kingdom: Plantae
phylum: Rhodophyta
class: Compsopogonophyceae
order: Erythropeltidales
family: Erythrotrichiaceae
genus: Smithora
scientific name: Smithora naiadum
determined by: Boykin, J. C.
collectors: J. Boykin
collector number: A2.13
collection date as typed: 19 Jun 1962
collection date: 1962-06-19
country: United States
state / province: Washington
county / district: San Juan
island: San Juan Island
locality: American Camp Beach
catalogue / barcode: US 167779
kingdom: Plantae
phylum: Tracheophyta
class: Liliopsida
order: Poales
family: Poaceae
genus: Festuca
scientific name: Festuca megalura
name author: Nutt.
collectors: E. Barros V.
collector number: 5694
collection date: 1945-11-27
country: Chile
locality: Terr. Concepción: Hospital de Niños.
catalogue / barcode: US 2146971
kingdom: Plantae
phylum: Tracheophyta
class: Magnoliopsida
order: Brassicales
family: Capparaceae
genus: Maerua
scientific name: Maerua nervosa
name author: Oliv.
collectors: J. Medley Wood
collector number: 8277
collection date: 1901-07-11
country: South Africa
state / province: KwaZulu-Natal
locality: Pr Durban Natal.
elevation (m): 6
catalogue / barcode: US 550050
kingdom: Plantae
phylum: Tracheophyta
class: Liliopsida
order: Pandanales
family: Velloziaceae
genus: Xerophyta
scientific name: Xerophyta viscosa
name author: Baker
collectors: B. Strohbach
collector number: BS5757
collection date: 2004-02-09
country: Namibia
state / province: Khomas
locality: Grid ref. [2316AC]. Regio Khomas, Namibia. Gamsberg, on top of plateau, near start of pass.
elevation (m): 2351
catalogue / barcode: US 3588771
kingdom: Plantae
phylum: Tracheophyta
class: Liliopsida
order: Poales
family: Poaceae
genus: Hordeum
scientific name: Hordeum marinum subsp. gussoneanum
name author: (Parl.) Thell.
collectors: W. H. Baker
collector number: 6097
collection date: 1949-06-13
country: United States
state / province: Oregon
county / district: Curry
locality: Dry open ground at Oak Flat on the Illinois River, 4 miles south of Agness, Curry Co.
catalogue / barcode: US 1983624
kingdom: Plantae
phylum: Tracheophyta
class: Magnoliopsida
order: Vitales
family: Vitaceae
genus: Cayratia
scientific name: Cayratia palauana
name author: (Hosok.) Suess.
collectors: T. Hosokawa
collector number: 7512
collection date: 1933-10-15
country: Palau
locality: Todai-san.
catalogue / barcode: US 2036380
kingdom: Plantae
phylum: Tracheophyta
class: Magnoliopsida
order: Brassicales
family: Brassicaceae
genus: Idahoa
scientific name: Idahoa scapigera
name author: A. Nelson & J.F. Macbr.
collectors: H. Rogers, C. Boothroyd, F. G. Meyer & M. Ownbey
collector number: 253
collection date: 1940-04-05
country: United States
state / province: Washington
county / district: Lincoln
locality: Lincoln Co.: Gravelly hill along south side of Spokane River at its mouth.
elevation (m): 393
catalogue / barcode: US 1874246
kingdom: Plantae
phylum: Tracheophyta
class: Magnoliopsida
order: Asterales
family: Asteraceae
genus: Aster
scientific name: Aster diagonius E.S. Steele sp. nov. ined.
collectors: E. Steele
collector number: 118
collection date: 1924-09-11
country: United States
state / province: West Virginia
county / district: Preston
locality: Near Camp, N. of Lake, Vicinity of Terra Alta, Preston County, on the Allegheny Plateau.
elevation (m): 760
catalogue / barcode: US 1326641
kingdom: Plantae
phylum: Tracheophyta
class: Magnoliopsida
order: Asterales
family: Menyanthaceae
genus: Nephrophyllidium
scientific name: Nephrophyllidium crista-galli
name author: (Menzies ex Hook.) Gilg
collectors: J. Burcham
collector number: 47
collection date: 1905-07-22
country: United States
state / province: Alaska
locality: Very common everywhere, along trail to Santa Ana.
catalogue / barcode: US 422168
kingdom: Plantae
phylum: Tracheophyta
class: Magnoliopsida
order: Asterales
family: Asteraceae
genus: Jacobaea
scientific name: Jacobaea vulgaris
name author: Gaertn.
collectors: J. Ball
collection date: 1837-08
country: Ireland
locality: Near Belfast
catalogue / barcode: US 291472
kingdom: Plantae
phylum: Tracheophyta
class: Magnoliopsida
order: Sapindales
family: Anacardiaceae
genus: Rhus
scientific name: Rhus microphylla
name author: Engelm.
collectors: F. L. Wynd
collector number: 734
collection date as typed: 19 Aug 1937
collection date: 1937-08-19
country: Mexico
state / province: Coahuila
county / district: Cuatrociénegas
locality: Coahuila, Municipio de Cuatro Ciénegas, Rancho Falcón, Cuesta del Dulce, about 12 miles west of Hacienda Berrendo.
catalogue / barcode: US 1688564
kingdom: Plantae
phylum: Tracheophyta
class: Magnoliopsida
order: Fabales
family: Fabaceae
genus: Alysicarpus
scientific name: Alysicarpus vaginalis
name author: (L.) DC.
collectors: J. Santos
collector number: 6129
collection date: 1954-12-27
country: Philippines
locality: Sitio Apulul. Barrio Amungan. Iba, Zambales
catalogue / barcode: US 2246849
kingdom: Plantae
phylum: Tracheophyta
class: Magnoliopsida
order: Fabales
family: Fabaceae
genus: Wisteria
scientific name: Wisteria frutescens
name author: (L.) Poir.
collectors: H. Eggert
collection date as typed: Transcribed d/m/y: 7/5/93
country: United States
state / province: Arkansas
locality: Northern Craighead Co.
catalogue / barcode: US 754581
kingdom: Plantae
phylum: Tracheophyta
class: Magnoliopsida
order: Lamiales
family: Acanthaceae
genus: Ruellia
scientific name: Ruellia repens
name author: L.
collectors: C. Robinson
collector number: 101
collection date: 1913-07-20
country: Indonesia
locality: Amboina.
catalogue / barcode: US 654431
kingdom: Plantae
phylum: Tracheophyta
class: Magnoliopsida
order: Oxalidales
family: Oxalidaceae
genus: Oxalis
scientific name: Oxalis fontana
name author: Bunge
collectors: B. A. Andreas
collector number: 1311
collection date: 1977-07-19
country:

+++

THE REQUEST - Recast every line of the rows above as a Markdown table with two columns, No. and Line, giving each line its number and leaving out blank lines.

CORRECT ANSWER -
| No. | Line |
|---|---|
| 1 | kingdom: Plantae |
| 2 | phylum: Rhodophyta |
| 3 | class: Compsopogonophyceae |
| 4 | order: Erythropeltidales |
| 5 | family: Erythrotrichiaceae |
| 6 | genus: Smithora |
| 7 | scientific name: Smithora naiadum |
| 8 | determined by: Boykin, J. C. |
| 9 | collectors: J. Boykin |
| 10 | collector number: A2.13 |
| 11 | collection date as typed: 19 Jun 1962 |
| 12 | collection date: 1962-06-19 |
| 13 | country: United States |
| 14 | state / province: Washington |
| 15 | county / district: San Juan |
| 16 | island: San Juan Island |
| 17 | locality: American Camp Beach |
| 18 | catalogue / barcode: US 167779 |
| 19 | kingdom: Plantae |
| 20 | phylum: Tracheophyta |
| 21 | class: Liliopsida |
| 22 | order: Poales |
| 23 | family: Poaceae |
| 24 | genus: Festuca |
| 25 | scientific name: Festuca megalura |
| 26 | name author: Nutt. |
| 27 | collectors: E. Barros V. |
| 28 | collector number: 5694 |
| 29 | collection date: 1945-11-27 |
| 30 | country: Chile |
| 31 | locality: Terr. Concepción: Hospital de Niños. |
| 32 | catalogue / barcode: US 2146971 |
| 33 | kingdom: Plantae |
| 34 | phylum: Tracheophyta |
| 35 | class: Magnoliopsida |
| 36 | order: Brassicales |
| 37 | family: Capparaceae |
| 38 | genus: Maerua |
| 39 | scientific name: Maerua nervosa |
| 40 | name author: Oliv. |
| 41 | collectors: J. Medley Wood |
| 42 | collector number: 8277 |
| 43 | collection date: 1901-07-11 |
| 44 | country: South Africa |
| 45 | state / province: KwaZulu-Natal |
| 46 | locality: Pr Durban Natal. |
| 47 | elevation (m): 6 |
| 48 | catalogue / barcode: US 550050 |
| 49 | kingdom: Plantae |
| 50 | phylum: Tracheophyta |
| 51 | class: Liliopsida |
| 52 | order: Pandanales |
| 53 | family: Velloziaceae |
| 54 | genus: Xerophyta |
| 55 | scientific name: Xerophyta viscosa |
| 56 | name author: Baker |
| 57 | collectors: B. Strohbach |
| 58 | collector number: BS5757 |
| 59 | collection date: 2004-02-09 |
| 60 | country: Namibia |
| 61 | state / province: Khomas |
| 62 | locality: Grid ref. [2316AC]. Regio Khomas, Namibia. Gamsberg, on top of plateau, near start of pass. |
| 63 | elevation (m): 2351 |
| 64 | catalogue / barcode: US 3588771 |
| 65 | kingdom: Plantae |
| 66 | phylum: Tracheophyta |
| 67 | class: Liliopsida |
| 68 | order: Poales |
| 69 | family: Poaceae |
| 70 | genus: Hordeum |
| 71 | scientific name: Hordeum marinum subsp. gussoneanum |
| 72 | name author: (Parl.) Thell. |
| 73 | collectors: W. H. Baker |
| 74 | collector number: 6097 |
| 75 | collection date: 1949-06-13 |
| 76 | country: United States |
| 77 | state / province: Oregon |
| 78 | county / district: Curry |
| 79 | locality: Dry open ground at Oak Flat on the Illinois River, 4 miles south of Agness, Curry Co. |
| 80 | catalogue / barcode: US 1983624 |
| 81 | kingdom: Plantae |
| 82 | phylum: Tracheophyta |
| 83 | class: Magnoliopsida |
| 84 | order: Vitales |
| 85 | family: Vitaceae |
| 86 | genus: Cayratia |
| 87 | scientific name: Cayratia palauana |
| 88 | name author: (Hosok.) Suess. |
| 89 | collectors: T. Hosokawa |
| 90 | collector number: 7512 |
| 91 | collection date: 1933-10-15 |
| 92 | country: Palau |
| 93 | locality: Todai-san. |
| 94 | catalogue / barcode: US 2036380 |
| 95 | kingdom: Plantae |
| 96 | phylum: Tracheophyta |
| 97 | class: Magnoliopsida |
| 98 | order: Brassicales |
| 99 | family: Brassicaceae |
| 100 | genus: Idahoa |
| 101 | scientific name: Idahoa scapigera |
| 102 | name author: A. Nelson & J.F. Macbr. |
| 103 | collectors: H. Rogers, C. Boothroyd, F. G. Meyer & M. Ownbey |
| 104 | collector number: 253 |
| 105 | collection date: 1940-04-05 |
| 106 | country: United States |
| 107 | state / province: Washington |
| 108 | county / district: Lincoln |
| 109 | locality: Lincoln Co.: Gravelly hill along south side of Spokane River at its mouth. |
| 110 | elevation (m): 393 |
| 111 | catalogue / barcode: US 1874246 |
| 112 | kingdom: Plantae |
| 113 | phylum: Tracheophyta |
| 114 | class: Magnoliopsida |
| 115 | order: Asterales |
| 116 | family: Asteraceae |
| 117 | genus: Aster |
| 118 | scientific name: Aster diagonius E.S. Steele sp. nov. ined. |
| 119 | collectors: E. Steele |
| 120 | collector number: 118 |
| 121 | collection date: 1924-09-11 |
| 122 | country: United States |
| 123 | state / province: West Virginia |
| 124 | county / district: Preston |
| 125 | locality: Near Camp, N. of Lake, Vicinity of Terra Alta, Preston County, on the Allegheny Plateau. |
| 126 | elevation (m): 760 |
| 127 | catalogue / barcode: US 1326641 |
| 128 | kingdom: Plantae |
| 129 | phylum: Tracheophyta |
| 130 | class: Magnoliopsida |
| 131 | order: Asterales |
| 132 | family: Menyanthaceae |
| 133 | genus: Nephrophyllidium |
| 134 | scientific name: Nephrophyllidium crista-galli |
| 135 | name author: (Menzies ex Hook.) Gilg |
| 136 | collectors: J. Burcham |
| 137 | collector number: 47 |
| 138 | collection date: 1905-07-22 |
| 139 | country: United States |
| 140 | state / province: Alaska |
| 141 | locality: Very common everywhere, along trail to Santa Ana. |
| 142 | catalogue / barcode: US 422168 |
| 143 | kingdom: Plantae |
| 144 | phylum: Tracheophyta |
| 145 | class: Magnoliopsida |
| 146 | order: Asterales |
| 147 | family: Asteraceae |
| 148 | genus: Jacobaea |
| 149 | scientific name: Jacobaea vulgaris |
| 150 | name author: Gaertn. |
| 151 | collectors: J. Ball |
| 152 | collection date: 1837-08 |
| 153 | country: Ireland |
| 154 | locality: Near Belfast |
| 155 | catalogue / barcode: US 291472 |
| 156 | kingdom: Plantae |
| 157 | phylum: Tracheophyta |
| 158 | class: Magnoliopsida |
| 159 | order: Sapindales |
| 160 | family: Anacardiaceae |
| 161 | genus: Rhus |
| 162 | scientific name: Rhus microphylla |
| 163 | name author: Engelm. |
| 164 | collectors: F. L. Wynd |
| 165 | collector number: 734 |
| 166 | collection date as typed: 19 Aug 1937 |
| 167 | collection date: 1937-08-19 |
| 168 | country: Mexico |
| 169 | state / province: Coahuila |
| 170 | county / district: Cuatrociénegas |
| 171 | locality: Coahuila, Municipio de Cuatro Ciénegas, Rancho Falcón, Cuesta del Dulce, about 12 miles west of Hacienda Berrendo. |
| 172 | catalogue / barcode: US 1688564 |
| 173 | kingdom: Plantae |
| 174 | phylum: Tracheophyta |
| 175 | class: Magnoliopsida |
| 176 | order: Fabales |
| 177 | family: Fabaceae |
| 178 | genus: Alysicarpus |
| 179 | scientific name: Alysicarpus vaginalis |
| 180 | name author: (L.) DC. |
| 181 | collectors: J. Santos |
| 182 | collector number: 6129 |
| 183 | collection date: 1954-12-27 |
| 184 | country: Philippines |
| 185 | locality: Sitio Apulul. Barrio Amungan. Iba, Zambales |
| 186 | catalogue / barcode: US 2246849 |
| 187 | kingdom: Plantae |
| 188 | phylum: Tracheophyta |
| 189 | class: Magnoliopsida |
| 190 | order: Fabales |
| 191 | family: Fabaceae |
| 192 | genus: Wisteria |
| 193 | scientific name: Wisteria frutescens |
| 194 | name author: (L.) Poir. |
| 195 | collectors: H. Eggert |
| 196 | collection date as typed: Transcribed d/m/y: 7/5/93 |
| 197 | country: United States |
| 198 | state / province: Arkansas |
| 199 | locality: Northern Craighead Co. |
| 200 | catalogue / barcode: US 754581 |
| 201 | kingdom: Plantae |
| 202 | phylum: Tracheophyta |
| 203 | class: Magnoliopsida |
| 204 | order: Lamiales |
| 205 | family: Acanthaceae |
| 206 | genus: Ruellia |
| 207 | scientific name: Ruellia repens |
| 208 | name author: L. |
| 209 | collectors: C. Robinson |
| 210 | collector number: 101 |
| 211 | collection date: 1913-07-20 |
| 212 | country: Indonesia |
| 213 | locality: Amboina. |
| 214 | catalogue / barcode: US 654431 |
| 215 | kingdom: Plantae |
| 216 | phylum: Tracheophyta |
| 217 | class: Magnoliopsida |
| 218 | order: Oxalidales |
| 219 | family: Oxalidaceae |
| 220 | genus: Oxalis |
| 221 | scientific name: Oxalis fontana |
| 222 | name author: Bunge |
| 223 | collectors: B. A. Andreas |
| 224 | collector number: 1311 |
| 225 | collection date: 1977-07-19 |
| 226 | country: |